Before starting my academic career, I had been working as a journalist for over a decade in Russia. One of my favourite workplaces was the newsroom of the leading independent TV channel NTV. I was doing night and day shifts as the international news editor and reporter, but rarely felt tired thanks to the amazing drive of telling balanced news to the people. We were a great team of young professionals the editor-in-chief was barely in his late 20s. We gave all we had to the job, we would spend 40 minutes brainstorming a single opening line to a report. Creativity, amazing language and cultural references, when appropriate, cinematographic edits and thought-provoking explanations were as important to us as the objectivity of news reporting.
Then something happened. In mid-2000s, the Kremlin has turned an eye at free press. New management flew in, while the previous, liberal-minded administration was forced to leave the TV channel. The creatives were the first ones who fled our newsroom. One of the incredible things I have learned in that experience is that talented, enthusiastic people cannot breathe censorship when a journalist knows that they are not allowed to pronounce certain names or give air time to certain events, they not only curb the information they provide, but also curb their enthusiasm. And this is the dead end to creative, challenging journalism. I was not the most talented of the group, I was still in my early 20s, but I left soon after all the people I looked up to were no longer in the building. NTV channel is still out there, it looks very different now, and the quality of the news is incomparable to the golden era I was lucky to witness and contribute to.
Frustrated and disillusioned, I was then drawn to the new stems of creativity that came from the place I expected the least political protest. Creativity cannot be contained for long it found an outburst in the resistance. In Russia known for the passive, conformist population, something has changed in the early 2010s. Thousands of people went to the streets of major cities to express their rage at the corrupt elections. They organised via social networks, where they published stories and memes to unite the like-minded crowds they even printed memes on the placards that they took to the squares!

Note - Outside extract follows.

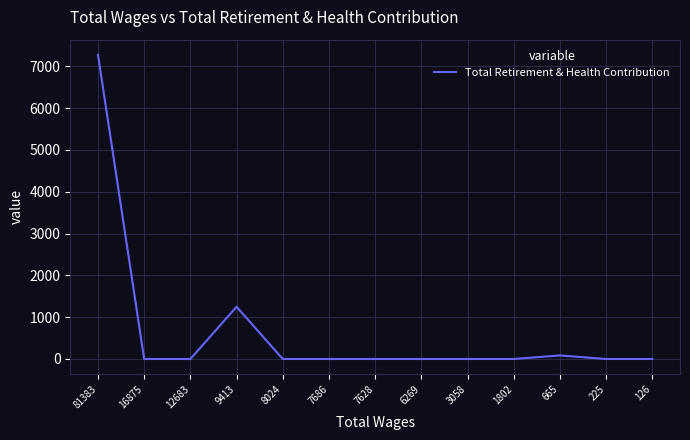

How many lines are shown in the chart?

1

Now, almost ten years later, it has become clear that memes are present, impactful and here to stay, not only in Russia, of course, but all over the world the examples ranging from Azerbaijan to the US illustrate that these instantly shareable, humorous bits of information and opinion play a significant role in modern, digital politics. This book covers the development of the concept of memes, its role in society and politics, as well as most recent investigations in the impact of memes on society in the Russian Crimean annexation in 2014 and the US presidential election in 2016. It offers an innovative vision of the concept, format and roles of memes. Importantly, this work addresses the gap in the research on memes in both Western and non-Western countries.
The book examines Internet memes as one phenomenon of digital communication. Having derived from the emoticons and geeky jokes from online forums, they have developed into significant means of information, interaction and political deliberation in the 2010s. Nowadays, millions of users communicate information, opinion and emotions through this peculiar vehicle of self-expression. This book builds upon the existing definitions, offers new nuances and finally provides a complete working conceptualisation of memes for media studies.